> **Extrait**
________________

Ce lycéen dresse une analyse simple et efficace de ce qu’il y a vécu... et cela résonne avec ce qui peut se vivre, à peu de choses près, dans d’autres villes, depuis des décennies. A lire et à relire au moment de se lancer dans des mobilisations semblables, en plus des brochures, peut-être plus inspirantes, qui abordent les mouvements qui ont partiellement/temporairement réussi à déborder (voire dépasser) le cadenassage social-démocrate [1].
Ensuite, venant de Colmar également, un an auparavant, un exemple de « punition » est présenté comme un symptôme des rapports hiérarchiques qui opposent un maire et un proviseur à des lycéen-ne-s...

________________

> **Consigne donnée 1**
Résumez l'extrait en deux phrases.
> **Consigne donnée 2**
D'après l'extrait, à quel moment convient-il de lire et relire l'analyse du lycéen ?
> **Consigne donnée 3**
Poursuivez l'extrait sur les mobilisations lycéennes à partir de sa dernière phrase.

________________

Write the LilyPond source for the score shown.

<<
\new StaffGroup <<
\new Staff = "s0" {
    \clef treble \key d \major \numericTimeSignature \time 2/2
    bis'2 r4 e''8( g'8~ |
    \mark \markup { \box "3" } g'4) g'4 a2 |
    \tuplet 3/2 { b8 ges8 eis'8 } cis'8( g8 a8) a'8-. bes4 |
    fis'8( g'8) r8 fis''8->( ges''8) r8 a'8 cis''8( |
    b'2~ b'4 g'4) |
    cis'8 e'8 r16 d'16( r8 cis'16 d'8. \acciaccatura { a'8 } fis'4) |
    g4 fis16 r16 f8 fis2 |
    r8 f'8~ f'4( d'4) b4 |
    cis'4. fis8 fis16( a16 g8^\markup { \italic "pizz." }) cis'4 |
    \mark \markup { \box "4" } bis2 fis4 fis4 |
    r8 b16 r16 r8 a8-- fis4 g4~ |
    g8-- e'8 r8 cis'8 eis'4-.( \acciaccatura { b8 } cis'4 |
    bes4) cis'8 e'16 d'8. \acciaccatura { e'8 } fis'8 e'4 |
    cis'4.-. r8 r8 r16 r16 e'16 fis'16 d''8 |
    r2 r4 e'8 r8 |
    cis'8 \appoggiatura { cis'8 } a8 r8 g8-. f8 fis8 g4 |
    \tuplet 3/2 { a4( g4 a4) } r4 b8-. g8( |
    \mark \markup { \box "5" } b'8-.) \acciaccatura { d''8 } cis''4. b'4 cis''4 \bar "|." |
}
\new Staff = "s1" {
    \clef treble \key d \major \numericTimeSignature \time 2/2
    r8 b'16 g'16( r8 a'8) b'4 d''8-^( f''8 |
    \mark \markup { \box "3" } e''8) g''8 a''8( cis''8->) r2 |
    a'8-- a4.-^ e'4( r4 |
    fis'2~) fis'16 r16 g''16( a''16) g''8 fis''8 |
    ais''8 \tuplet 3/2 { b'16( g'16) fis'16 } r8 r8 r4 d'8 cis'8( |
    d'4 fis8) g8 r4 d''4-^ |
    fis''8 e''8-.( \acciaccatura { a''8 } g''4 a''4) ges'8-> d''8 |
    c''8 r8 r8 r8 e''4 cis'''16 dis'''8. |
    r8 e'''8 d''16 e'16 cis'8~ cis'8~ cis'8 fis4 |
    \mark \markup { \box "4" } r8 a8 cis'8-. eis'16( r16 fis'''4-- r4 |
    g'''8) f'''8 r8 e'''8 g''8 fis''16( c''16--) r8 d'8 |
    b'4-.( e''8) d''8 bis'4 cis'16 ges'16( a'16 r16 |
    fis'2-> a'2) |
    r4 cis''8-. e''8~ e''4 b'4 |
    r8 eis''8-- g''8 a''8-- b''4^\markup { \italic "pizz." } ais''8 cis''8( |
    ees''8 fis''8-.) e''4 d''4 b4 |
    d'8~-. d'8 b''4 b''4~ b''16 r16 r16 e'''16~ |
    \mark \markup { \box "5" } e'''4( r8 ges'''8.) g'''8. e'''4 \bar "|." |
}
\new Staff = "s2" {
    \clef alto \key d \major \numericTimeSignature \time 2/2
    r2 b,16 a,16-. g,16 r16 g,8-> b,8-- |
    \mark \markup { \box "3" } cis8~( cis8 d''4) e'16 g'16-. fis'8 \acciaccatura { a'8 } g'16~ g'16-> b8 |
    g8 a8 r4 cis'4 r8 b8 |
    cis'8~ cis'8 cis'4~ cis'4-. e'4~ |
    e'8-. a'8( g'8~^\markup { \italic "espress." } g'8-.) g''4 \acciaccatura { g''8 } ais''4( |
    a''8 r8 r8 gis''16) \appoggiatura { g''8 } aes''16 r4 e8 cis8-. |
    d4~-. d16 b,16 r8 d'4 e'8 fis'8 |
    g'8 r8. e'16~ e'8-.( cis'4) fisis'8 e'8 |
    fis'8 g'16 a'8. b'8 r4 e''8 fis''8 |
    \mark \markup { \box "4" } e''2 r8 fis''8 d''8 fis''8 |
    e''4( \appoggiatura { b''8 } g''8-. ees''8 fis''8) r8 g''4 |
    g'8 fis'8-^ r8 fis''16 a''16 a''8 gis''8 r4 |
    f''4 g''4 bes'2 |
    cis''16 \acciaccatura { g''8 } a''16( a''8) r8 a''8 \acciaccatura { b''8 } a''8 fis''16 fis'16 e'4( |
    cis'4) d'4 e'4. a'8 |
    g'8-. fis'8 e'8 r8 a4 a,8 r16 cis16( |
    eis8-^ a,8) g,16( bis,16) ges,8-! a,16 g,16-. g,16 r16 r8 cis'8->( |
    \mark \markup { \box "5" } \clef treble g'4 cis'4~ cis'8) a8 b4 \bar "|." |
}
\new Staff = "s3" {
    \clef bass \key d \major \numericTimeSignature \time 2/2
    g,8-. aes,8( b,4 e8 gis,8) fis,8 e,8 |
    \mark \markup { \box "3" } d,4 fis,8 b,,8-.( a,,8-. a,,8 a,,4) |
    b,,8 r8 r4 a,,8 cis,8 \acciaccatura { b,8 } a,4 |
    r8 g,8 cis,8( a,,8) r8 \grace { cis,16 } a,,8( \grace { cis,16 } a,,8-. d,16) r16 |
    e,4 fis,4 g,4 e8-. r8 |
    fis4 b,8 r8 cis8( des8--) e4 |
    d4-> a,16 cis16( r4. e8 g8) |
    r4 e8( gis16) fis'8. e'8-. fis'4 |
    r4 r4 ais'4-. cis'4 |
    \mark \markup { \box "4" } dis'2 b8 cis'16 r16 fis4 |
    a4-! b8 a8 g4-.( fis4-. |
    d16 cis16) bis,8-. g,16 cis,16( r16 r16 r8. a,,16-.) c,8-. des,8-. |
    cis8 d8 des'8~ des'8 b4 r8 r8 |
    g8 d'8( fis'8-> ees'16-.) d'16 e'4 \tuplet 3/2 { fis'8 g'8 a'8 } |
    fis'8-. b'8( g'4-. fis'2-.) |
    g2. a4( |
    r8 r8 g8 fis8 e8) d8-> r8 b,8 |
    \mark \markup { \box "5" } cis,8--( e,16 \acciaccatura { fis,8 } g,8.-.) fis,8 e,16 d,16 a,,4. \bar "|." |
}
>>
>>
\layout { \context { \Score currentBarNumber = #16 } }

________________

> **Réponse 1**
Un lycéen livre une analyse simple et efficace de ce qu'il a vécu, qui résonne avec ce qui se vit dans d'autres villes depuis des décennies et mérite d'être relue avant de se lancer dans des mobilisations semblables. L'extrait présente ensuite un exemple de « punition » survenu à Colmar un an auparavant, vu comme le symptôme des rapports hiérarchiques qui opposent un maire et un proviseur à des lycéen-ne-s.

> **Réponse 2**
Au moment de se lancer dans des mobilisations semblables.

> **Réponse 3**
Zanzara athée, février 2011
Mouvement lycéen 2009-2010 à Colmar : Un pas de plus vers une défaite sociale
Alors qu’une bataille particulièrement importante pour la jeunesse s’annonce contre le projet gouvernemental de contre-réforme des retraites, alors que les élections de 2012 se profilent et suscitent les gesticulations hypocrites des partis de gauche, il m’a semblé utile de tirer les conclusions des mouvements sociaux passés pour éviter de retomber dans les mêmes travers. Plus spécialement, j’ai tenté de raconter le mouvement lycéen de 2009-2010, dans lequel je me suis impliqué.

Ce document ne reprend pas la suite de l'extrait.